Here is how the performance data is being printed:
=====================================
perfdata.append("BUSID" + str(i) + "=" + val + "MB")
=====================================

^ Does the format of that need altered? Thats the only thing I can think of. As is, it prints BUSID + stri(i) which is an ID #1-#8, the value of the query and MB as the unit of measurement.

Re: No Perf Graph Generated

Posted: Wed Jan 17, 2018 3:53 pm
by npolovenko
@lzieziula, Did the first graph start working for you?
If I'm understanding correctly the new script output looks similar to this?

Code: Select all

OK-4096,166,87,87,87,87,107,87 | Total=4096MB, BUSID1=166MB, BUSID2=87MB, BUSID3=87MB
If yes, then it should work fine. But please let Nagios run this check for at least 10 - 15 minutes to start populating the graph.

There's a useful feature by the way. You can choose which values to display on the graph. For example, If you don't want to see the 'total value' you can click on its legend name and it's going to disappear from the graph. To get it back on the graph click on the legend name again.

Re: No Perf Graph Generated

Posted: Thu Jan 18, 2018 10:04 am
by lzieziula
Can you elaborate on how/why you need to RRD and XML files? Is there anyway to do that on the Nagios UI? Or only on the Nagios admin server?

Re: No Perf Graph Generated

Posted: Thu Jan 18, 2018 11:09 am
by lzieziula
@npolovenko Nevermind, I got it sorted out. Now I am having an issue as I get a "no handler for that command" seen on Nagios as an "unknown" error. Any resolution ideas?
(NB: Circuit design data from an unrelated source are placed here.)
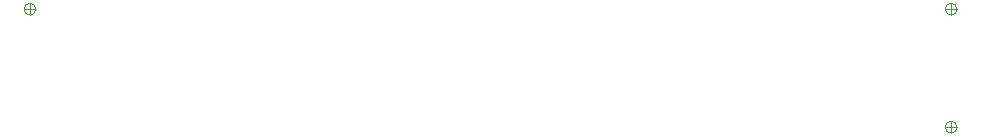
<source format=gbr>
%TF.GenerationSoftware,KiCad,Pcbnew,9.0.5*%
%TF.CreationDate,2025-10-03T12:11:24+01:00*%
%TF.ProjectId,mm_jacdaptor,6d6d5f6a-6163-4646-9170-746f722e6b69,v0.4*%
%TF.SameCoordinates,PX8d24d00PY37ca3a0*%
%TF.FileFunction,AssemblyDrawing,Top*%
%FSLAX45Y45*%
G04 Gerber Fmt 4.5, Leading zero omitted, Abs format (unit mm)*
G04 Created by KiCad (PCBNEW 9.0.5) date 2025-10-03 12:11:24*
%MOMM*%
%LPD*%
G01*
G04 APERTURE LIST*
%ADD10C,0.100000*%
G04 APERTURE END LIST*
D10*
%TO.C,GS1*%
X3850000Y1100000D02*
X3950000Y1100000D01*
X3900000Y1150000D02*
X3900000Y1050000D01*
X3950000Y1100000D02*
G75*
G02*
X3850000Y1100000I-50000J0D01*
G01*
X3850000Y1100000D02*
G75*
G02*
X3950000Y1100000I50000J0D01*
G01*
%TO.C,GS2*%
X3850000Y100000D02*
X3950000Y100000D01*
X3900000Y150000D02*
X3900000Y50000D01*
X3950000Y100000D02*
G75*
G02*
X3850000Y100000I-50000J0D01*
G01*
X3850000Y100000D02*
G75*
G02*
X3950000Y100000I50000J0D01*
G01*
%TO.C,GS3*%
X-3950000Y1100000D02*
X-3850000Y1100000D01*
X-3900000Y1150000D02*
X-3900000Y1050000D01*
X-3850000Y1100000D02*
G75*
G02*
X-3950000Y1100000I-50000J0D01*
G01*
X-3950000Y1100000D02*
G75*
G02*
X-3850000Y1100000I50000J0D01*
G01*
%TD*%
M02*

</source>
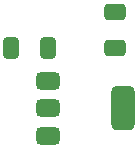
<source format=gbp>
G04 #@! TF.GenerationSoftware,KiCad,Pcbnew,9.0.0*
G04 #@! TF.CreationDate,2025-04-09T20:43:05+09:00*
G04 #@! TF.ProjectId,2_wheels_mini_Motor_inverted_Pendulum,325f7768-6565-46c7-935f-6d696e695f4d,rev?*
G04 #@! TF.SameCoordinates,Original*
G04 #@! TF.FileFunction,Paste,Bot*
G04 #@! TF.FilePolarity,Positive*
%FSLAX46Y46*%
G04 Gerber Fmt 4.6, Leading zero omitted, Abs format (unit mm)*
G04 Created by KiCad (PCBNEW 9.0.0) date 2025-04-09 20:43:05*
%MOMM*%
%LPD*%
G01*
G04 APERTURE LIST*
G04 Aperture macros list*
%AMRoundRect*
0 Rectangle with rounded corners*
0 $1 Rounding radius*
0 $2 $3 $4 $5 $6 $7 $8 $9 X,Y pos of 4 corners*
0 Add a 4 corners polygon primitive as box body*
4,1,4,$2,$3,$4,$5,$6,$7,$8,$9,$2,$3,0*
0 Add four circle primitives for the rounded corners*
1,1,$1+$1,$2,$3*
1,1,$1+$1,$4,$5*
1,1,$1+$1,$6,$7*
1,1,$1+$1,$8,$9*
0 Add four rect primitives between the rounded corners*
20,1,$1+$1,$2,$3,$4,$5,0*
20,1,$1+$1,$4,$5,$6,$7,0*
20,1,$1+$1,$6,$7,$8,$9,0*
20,1,$1+$1,$8,$9,$2,$3,0*%
G04 Aperture macros list end*
%ADD10RoundRect,0.250000X0.650000X-0.412500X0.650000X0.412500X-0.650000X0.412500X-0.650000X-0.412500X0*%
%ADD11RoundRect,0.375000X-0.625000X-0.375000X0.625000X-0.375000X0.625000X0.375000X-0.625000X0.375000X0*%
%ADD12RoundRect,0.500000X-0.500000X-1.400000X0.500000X-1.400000X0.500000X1.400000X-0.500000X1.400000X0*%
%ADD13RoundRect,0.250000X0.412500X0.650000X-0.412500X0.650000X-0.412500X-0.650000X0.412500X-0.650000X0*%
G04 APERTURE END LIST*
D10*
G04 #@! TO.C,C3*
X129179600Y-92535000D03*
X129179600Y-89410000D03*
G04 #@! TD*
D11*
G04 #@! TO.C,IC1*
X123515000Y-99915000D03*
X123515000Y-97615000D03*
D12*
X129815000Y-97615000D03*
D11*
X123515000Y-95315000D03*
G04 #@! TD*
D13*
G04 #@! TO.C,C1*
X123490000Y-92535000D03*
X120365000Y-92535000D03*
G04 #@! TD*
M02*

</source>
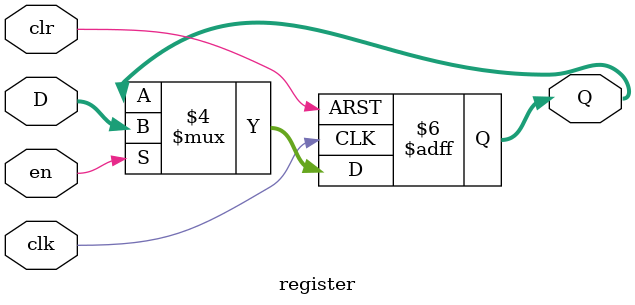
<source format=v>
module register(D,Q,en,clk,clr);
	input[31:0] D;
	output reg[31:0] Q;
	input en,clk,clr;
	
	initial begin 
		Q = 32'h00000000;
	end
	
	always @(posedge clk or posedge clr) begin
		if (clr)
			Q=32'h00000000;
		else if (en)
			Q=D;
	end
endmodule
			
</source>
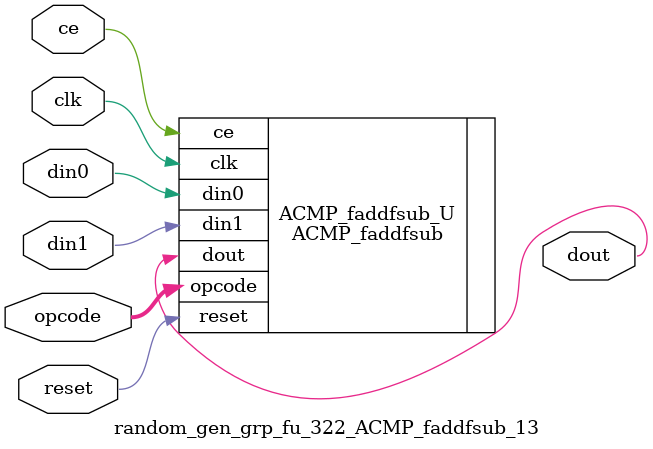
<source format=v>

`timescale 1 ns / 1 ps
module random_gen_grp_fu_322_ACMP_faddfsub_13(
    clk,
    reset,
    ce,
    din0,
    din1,
    opcode,
    dout);

parameter ID = 32'd1;
parameter NUM_STAGE = 32'd1;
parameter din0_WIDTH = 32'd1;
parameter din1_WIDTH = 32'd1;
parameter dout_WIDTH = 32'd1;
input clk;
input reset;
input ce;
input[din0_WIDTH - 1:0] din0;
input[din1_WIDTH - 1:0] din1;
input[2 - 1:0] opcode;
output[dout_WIDTH - 1:0] dout;



ACMP_faddfsub #(
.ID( ID ),
.NUM_STAGE( 5 ),
.din0_WIDTH( din0_WIDTH ),
.din1_WIDTH( din1_WIDTH ),
.dout_WIDTH( dout_WIDTH ))
ACMP_faddfsub_U(
    .clk( clk ),
    .reset( reset ),
    .ce( ce ),
    .din0( din0 ),
    .din1( din1 ),
    .dout( dout ),
    .opcode( opcode ));

endmodule

</source>
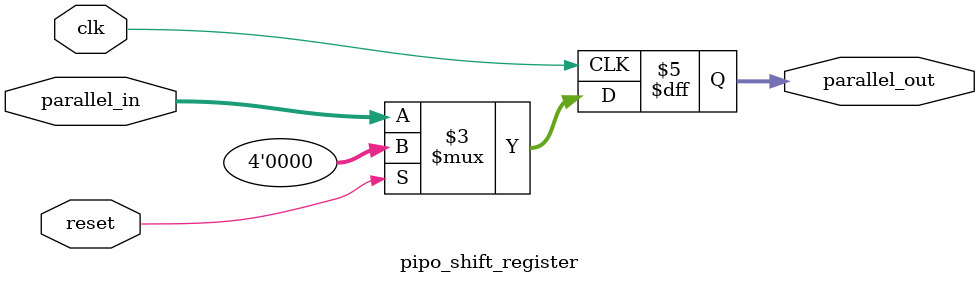
<source format=v>

module pipo_shift_register (
    input        clk,
    input        reset,
    input  [3:0] parallel_in,
    output reg [3:0] parallel_out
);

    always @(posedge clk) begin
        if (reset)
            parallel_out <= 4'b0000;      
        else
            parallel_out <= parallel_in;  
    end

endmodule

</source>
Re: No Perf Graph Generated

Posted: Thu Jan 18, 2018 1:05 pm
by npolovenko
@lzieziula, I'd need to know how you're running the script. If you're using NSClient we do have this troubleshooting article:
https://support.nagios.com/kb/article/n ... d-627.html
If that doesn't help I'd like to see the NSClient.ini file and nsclient.log file. Do all the other checks work ok with your current configuration?